Şimdi böyle şeyler yaşayınca haliyle emekçinin yüreği ağzında.
Çünkü neredeyse yılın sonu geldi, asgari ücrete neredeyse yüzde 50 zam yapıldı.
Medya patronlarından hala ses yok…

Medya emekçilerinin zaten kuş kadar olan maaşı, ağır enflasyonla iyice eridi.
Pek çok kişinin özellikle de muhabirlerin maaşları asgari ücretin altında kaldı.
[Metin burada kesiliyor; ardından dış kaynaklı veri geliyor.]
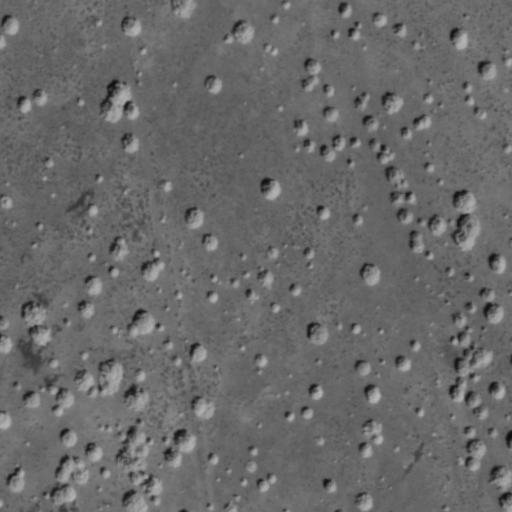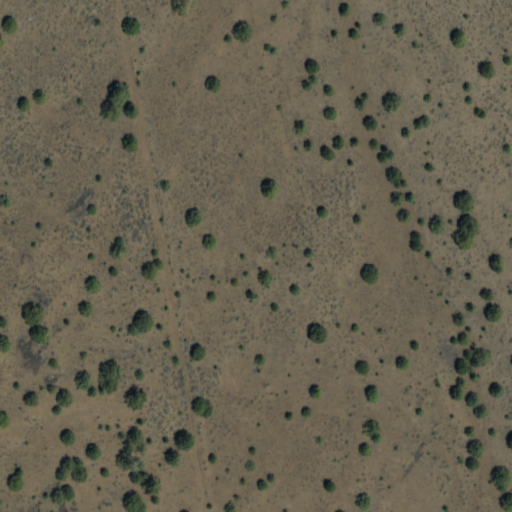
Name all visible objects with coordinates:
road: (165, 255)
Bu ortamda neden hiçbir medya kuruluşu ‘2022 maaşlarına şu oranda zam yapılacak’ demiyor?
Keskin kulaklarıma göre, pek çok patron, TÜİK’in enflasyon oranında yani yaklaşık yüzde 20 zam yapmayı planlıyormuş.
Eğer doğruysa, mesleğin tabutuna son çiviyi çakarlar…
O kadar diyorum.

Zaten son yıllarca eriyen maaşlar nedeniyle, gazetecilik resmen mavi yaka bir mesleğe dönüştü.
Sadece bir grup kaymak kesim- köşe yazarı, ekran yüzü- dolgun maaşlar alıyor.
Çoğu da köşesinden ekrandan hanut haber yazıyor.

Bu ayrımcılık ve uçuruma bir çare bulunamazsa, yakında işleri yürütecek emekçiyi kimse bulamayacak.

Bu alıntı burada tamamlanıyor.